Hay dos catástrofes en la existencia: la primera ocurre cuando nuestros deseos no se satisfacen; la segunda, cuando sí se satisfacen… Yo aún no sé casi nada del amor pero debe ser algo extraordinario, todo amor, aunque se trate de amores ordinarios.
Ratón comía lo que Schehrazade había preparado. Ella, que llevaba semanas escondida en aquel lugar, había encontrado el enorme congelador donde estaban almacenados los manjares más exquisitos, las mejores viandas, saladas unas, dulces otras, varias picantes, pero todas con sabor intenso. Delicias exquisitas para su invitado con hambre y que hacía días que no había comido más que higos y frutos secos encontrados aquí y allá durante su camino. Sherezade y sus trenzas doradas habían estado cocinando toda la mañana mientras Ratón dormía en el suelo con la cabeza apoyada en el lomo de Perrín.
Camarones con bolitas de melon acaramelado, corvinas de Granada, Foie Gras con salsa de trufa, caviar rojo, panes negros empapados en aceite de rosa, ceviche de tortuga y aguacate… La nínfula utilizaba los utensilios de cocina y mezclaba los alimentos con habilidad de alquimista. Se movía entre los fogones como una bailarina de ballet con medias de rayas horizontales con los colores del arco iris. A Ratón lo despertaron los aromas mezclados que salían de las ollas, de los hornos y sartenes y, sentados en sillas de mimbre y comiendo sobre mesas de caoba y bambú le contó la historia de su padre y su madre, del cabaret Voltaire y de los lagos helados de Suiza donde una vez se bañaron antes de que él naciese.
– Sé poco de mi madre.

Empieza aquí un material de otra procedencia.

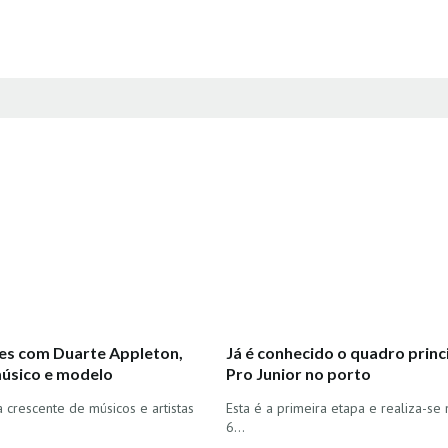
es com Duarte Appleton,
Já é conhecido o quadro princ
músico e modelo
Pro Junior no porto
crescente de músicos e artistas
Esta é a primeira etapa e realiza-se 
6…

Sólo que cantaba fados. En una carta metida en una botella que me dejó antes de marcharse me dijo que la vida tal como es, atroz y preciosa, desgarradora y sublime, desesperante y desesperada, es nuestro más preciado bien. Por eso debo llegar a un lugar que aún no sé cuál es y escribir el Libro del Hombre.
Sherezade lo miraba y acariciaba a Perrín, que jugaba debajo de la mesa y le daba lametadas en la mano.
– Y de que te servirá escribir todas esas historias, por maravillosas que sean. Nadie las leerá.
Ratón se levantó de la mesa y caminó en silencio hacia los grandes ventanales. Los tirantes cada vez le quedaban más justos en los hombros: sin darse cuenta había crecido pero seguía siendo un niño al que la infancia se le escapaba a la velocidad de una estrella fugaz. Detrás del ventanal el invernadero moría por falta de atención y se mezclaba con la mecánica ruinosa de las vías y las locomotoras varadas como ballenas. Seguiría el camino de aquellas vías hasta donde no tuviesen más allá, el mar, alguna montaña lejana…
– Tú los leerás.
– Iré contigo entonces. Viviremos el presente y sólo así viviremos eternamente.